# [Exercise brief]
Please repeat exactly the lines below from the line with "A0A5Q2WA96: 5254 -> 7574" to the line with "Ganshoren: 3 -> 1", including both, and leave out every picture.

# [Records to use]
*** Block opens ***
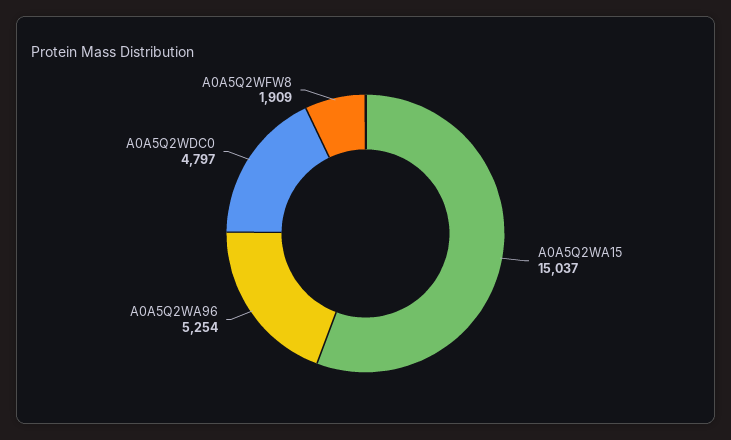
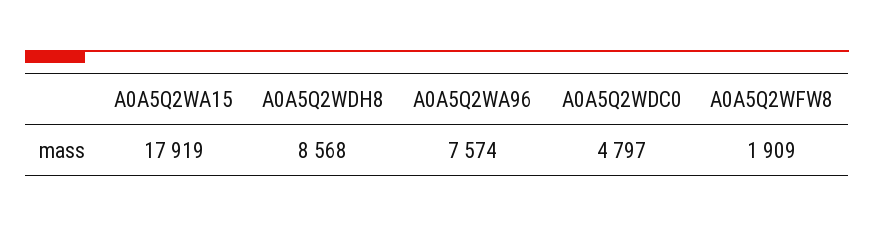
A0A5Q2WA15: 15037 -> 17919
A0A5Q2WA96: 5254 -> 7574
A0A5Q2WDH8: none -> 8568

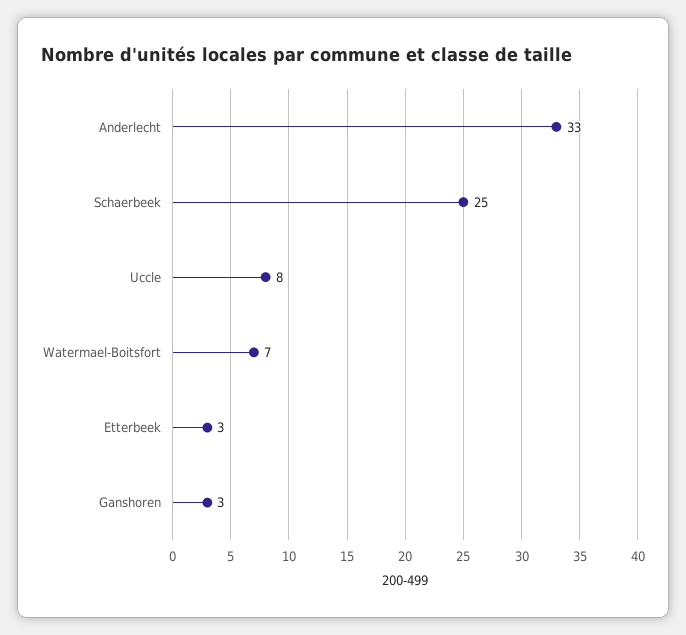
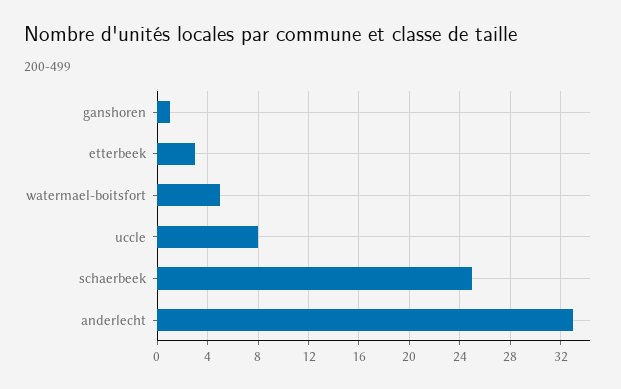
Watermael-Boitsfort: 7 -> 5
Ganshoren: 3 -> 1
*** Block closes ***
*** Block opens ***
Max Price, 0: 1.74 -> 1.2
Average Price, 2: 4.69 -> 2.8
*** Block closes ***
# [Response for this exercise]
A0A5Q2WA96: 5254 -> 7574
A0A5Q2WDH8: none -> 8568

Watermael-Boitsfort: 7 -> 5
Ganshoren: 3 -> 1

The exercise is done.